Modern indie rock with
The Capitol Years - Dance Away The Terror
Review by Tony BonyataOn The Capitol Years' fourth and latest full-length recording Dance Away The Terror the Philadelphia-based rock quintet actually use their head more than their feet to thwart away any impending terror. With well thought out compositions built on '60s pop sensibilities the band lightens up the heavier sounds of their last album Let Them Drink and delivers eleven insanely catchy, often upbeat and smile-inducing pop gems.
With songs that pull from '60s era stalwarts such as The Who and The Kinks ("Long Time"), Meddle-era Pink Floyd ("Revolutions") and The Beatles ("It's Only Loveless" and "Mirage People") it might seem that The Capitol Years were content on simply rehashing the past. But instead of sounding like they're pining for better musical days, their approach is remarkable fresh, and not unlike Guided By Voices' brain-trust Robert Pollard, who's '60s pop-cum-modern alternative rock has become the bedrock for much of today's indie rock sound.
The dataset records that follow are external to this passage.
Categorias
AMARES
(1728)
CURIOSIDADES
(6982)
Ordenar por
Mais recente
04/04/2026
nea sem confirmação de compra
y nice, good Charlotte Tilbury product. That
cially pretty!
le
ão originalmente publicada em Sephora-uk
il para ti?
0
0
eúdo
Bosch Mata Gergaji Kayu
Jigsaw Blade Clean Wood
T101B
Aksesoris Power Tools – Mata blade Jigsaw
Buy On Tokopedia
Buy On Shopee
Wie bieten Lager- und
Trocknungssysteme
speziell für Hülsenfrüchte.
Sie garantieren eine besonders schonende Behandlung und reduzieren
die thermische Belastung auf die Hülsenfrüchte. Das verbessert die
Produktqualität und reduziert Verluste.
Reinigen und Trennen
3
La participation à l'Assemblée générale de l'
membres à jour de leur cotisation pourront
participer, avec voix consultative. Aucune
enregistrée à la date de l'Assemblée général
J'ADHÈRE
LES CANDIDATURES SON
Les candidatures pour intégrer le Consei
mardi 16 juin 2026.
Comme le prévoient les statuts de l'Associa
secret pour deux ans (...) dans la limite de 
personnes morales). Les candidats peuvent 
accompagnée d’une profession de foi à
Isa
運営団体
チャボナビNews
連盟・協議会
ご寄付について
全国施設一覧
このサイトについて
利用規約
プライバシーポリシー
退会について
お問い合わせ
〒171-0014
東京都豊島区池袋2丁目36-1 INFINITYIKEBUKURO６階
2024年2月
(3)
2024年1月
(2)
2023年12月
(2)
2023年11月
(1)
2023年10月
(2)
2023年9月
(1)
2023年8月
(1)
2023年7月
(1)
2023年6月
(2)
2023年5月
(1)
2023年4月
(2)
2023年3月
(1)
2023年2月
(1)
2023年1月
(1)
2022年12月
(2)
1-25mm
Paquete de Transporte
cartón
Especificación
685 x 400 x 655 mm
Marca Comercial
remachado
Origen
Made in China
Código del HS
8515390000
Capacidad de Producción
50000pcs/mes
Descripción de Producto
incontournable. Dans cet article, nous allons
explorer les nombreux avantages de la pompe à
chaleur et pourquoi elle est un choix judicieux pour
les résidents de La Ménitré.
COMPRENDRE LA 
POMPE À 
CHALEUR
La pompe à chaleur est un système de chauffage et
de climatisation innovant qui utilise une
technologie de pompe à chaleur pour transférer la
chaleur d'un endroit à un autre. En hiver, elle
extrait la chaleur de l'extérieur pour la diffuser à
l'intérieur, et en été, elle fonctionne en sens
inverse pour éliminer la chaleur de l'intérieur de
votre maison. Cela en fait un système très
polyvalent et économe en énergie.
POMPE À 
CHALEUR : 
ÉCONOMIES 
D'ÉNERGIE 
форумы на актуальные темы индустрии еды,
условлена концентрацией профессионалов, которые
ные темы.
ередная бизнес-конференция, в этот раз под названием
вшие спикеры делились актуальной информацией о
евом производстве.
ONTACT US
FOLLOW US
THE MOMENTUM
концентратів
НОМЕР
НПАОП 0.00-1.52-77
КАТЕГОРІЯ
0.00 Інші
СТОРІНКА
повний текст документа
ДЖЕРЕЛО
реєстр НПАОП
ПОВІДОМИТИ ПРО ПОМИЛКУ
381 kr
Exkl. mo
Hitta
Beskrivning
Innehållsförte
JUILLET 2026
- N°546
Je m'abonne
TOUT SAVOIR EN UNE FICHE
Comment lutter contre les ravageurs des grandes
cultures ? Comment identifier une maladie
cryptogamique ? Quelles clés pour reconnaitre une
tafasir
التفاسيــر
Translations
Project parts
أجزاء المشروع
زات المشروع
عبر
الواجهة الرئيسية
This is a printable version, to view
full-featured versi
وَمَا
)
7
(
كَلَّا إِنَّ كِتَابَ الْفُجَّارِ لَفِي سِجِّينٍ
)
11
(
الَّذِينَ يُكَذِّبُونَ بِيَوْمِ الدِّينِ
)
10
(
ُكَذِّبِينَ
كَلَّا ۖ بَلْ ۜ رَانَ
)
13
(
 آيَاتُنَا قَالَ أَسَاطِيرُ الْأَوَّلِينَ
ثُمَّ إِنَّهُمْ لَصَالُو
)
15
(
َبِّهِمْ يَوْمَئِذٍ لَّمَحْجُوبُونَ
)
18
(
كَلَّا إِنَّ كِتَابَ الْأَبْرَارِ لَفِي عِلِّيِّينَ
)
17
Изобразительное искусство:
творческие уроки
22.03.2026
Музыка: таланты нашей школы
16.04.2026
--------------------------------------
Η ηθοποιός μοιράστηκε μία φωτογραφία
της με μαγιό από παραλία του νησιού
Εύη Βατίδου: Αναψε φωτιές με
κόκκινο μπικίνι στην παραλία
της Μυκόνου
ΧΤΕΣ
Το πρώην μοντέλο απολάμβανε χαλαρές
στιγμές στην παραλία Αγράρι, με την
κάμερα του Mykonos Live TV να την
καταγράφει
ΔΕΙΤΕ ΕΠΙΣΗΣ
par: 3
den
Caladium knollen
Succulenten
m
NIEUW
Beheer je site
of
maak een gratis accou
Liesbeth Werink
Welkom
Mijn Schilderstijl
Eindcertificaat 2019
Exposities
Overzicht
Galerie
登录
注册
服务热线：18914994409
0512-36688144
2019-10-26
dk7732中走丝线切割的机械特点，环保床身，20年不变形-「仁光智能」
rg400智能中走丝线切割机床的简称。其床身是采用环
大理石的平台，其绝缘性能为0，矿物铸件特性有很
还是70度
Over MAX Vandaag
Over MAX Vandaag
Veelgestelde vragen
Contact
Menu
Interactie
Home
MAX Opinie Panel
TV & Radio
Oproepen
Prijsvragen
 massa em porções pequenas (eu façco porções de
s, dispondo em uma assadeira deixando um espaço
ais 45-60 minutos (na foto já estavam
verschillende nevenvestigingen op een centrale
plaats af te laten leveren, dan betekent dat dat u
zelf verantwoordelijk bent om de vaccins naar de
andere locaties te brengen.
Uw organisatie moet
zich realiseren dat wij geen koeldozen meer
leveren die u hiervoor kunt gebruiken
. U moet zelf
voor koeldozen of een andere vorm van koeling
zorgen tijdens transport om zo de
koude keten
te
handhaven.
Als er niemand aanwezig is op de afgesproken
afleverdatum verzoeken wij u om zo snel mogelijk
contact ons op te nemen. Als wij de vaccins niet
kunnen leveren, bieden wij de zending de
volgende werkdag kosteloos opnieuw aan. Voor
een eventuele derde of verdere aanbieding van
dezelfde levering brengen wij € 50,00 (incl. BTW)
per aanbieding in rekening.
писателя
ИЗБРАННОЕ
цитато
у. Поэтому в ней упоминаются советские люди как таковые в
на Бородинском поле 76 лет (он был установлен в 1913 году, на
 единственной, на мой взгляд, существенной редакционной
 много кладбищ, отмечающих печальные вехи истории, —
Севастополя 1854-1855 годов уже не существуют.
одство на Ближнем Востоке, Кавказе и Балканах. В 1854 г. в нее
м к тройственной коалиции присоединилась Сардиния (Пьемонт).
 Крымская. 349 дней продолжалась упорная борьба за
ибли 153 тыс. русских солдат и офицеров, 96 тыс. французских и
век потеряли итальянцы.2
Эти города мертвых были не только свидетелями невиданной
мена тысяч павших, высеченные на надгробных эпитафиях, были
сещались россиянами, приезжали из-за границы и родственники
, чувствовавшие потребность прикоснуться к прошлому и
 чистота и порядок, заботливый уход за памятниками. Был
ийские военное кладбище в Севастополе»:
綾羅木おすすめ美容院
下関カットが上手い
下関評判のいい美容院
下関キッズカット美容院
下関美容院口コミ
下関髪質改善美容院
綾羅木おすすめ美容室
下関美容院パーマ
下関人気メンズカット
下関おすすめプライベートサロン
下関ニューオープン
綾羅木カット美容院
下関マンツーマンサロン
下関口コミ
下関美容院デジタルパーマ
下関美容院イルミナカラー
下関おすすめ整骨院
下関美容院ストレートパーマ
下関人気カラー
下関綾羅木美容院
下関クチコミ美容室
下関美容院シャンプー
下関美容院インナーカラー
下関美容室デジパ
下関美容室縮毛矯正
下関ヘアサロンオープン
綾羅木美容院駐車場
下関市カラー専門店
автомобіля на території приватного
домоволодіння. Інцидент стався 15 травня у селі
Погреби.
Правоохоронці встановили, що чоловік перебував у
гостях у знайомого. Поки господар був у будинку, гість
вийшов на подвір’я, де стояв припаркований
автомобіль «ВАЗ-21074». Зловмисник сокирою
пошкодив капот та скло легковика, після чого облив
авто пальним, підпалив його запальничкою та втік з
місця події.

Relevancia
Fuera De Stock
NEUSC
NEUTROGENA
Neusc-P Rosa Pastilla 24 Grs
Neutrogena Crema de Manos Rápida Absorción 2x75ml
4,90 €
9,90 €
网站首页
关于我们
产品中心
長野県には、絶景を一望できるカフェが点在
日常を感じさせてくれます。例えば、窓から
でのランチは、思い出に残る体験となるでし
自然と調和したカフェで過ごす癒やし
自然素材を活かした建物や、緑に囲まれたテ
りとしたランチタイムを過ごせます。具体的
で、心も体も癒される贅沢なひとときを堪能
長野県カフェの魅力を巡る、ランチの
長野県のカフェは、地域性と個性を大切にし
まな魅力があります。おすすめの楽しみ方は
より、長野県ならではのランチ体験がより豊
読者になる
At moments through the album bandleader Shai Halperin's vocals lightly float in and out, as on the dreamy soundscape of "Iraq Is Dead," while at others it soars high over the proud chorus of "Oh Lord," thankfully eschewing the priggish pomposity of Coldplay, and is even eerily buried in a shallow grave of piano and atmospheric guitar, as on the melancholic title track. More often than not, however, it's the perfect marriage of strong vocal deliveries, indelible melodies and arrangements that are at times punchy and guitar-spiked ("You Can Stay There," "It's Not Okay" and "Long Time") while at others beautifully sparse and naked ("Seven Songs" and "Chandelier") that makes this album demand repeat spins.
If you're a pop-rock aficionado, a fan of mid-'60s Britpop or just love catchy, well-produced rock with plenty of hooks then Dance Away The Terror is definitely for you.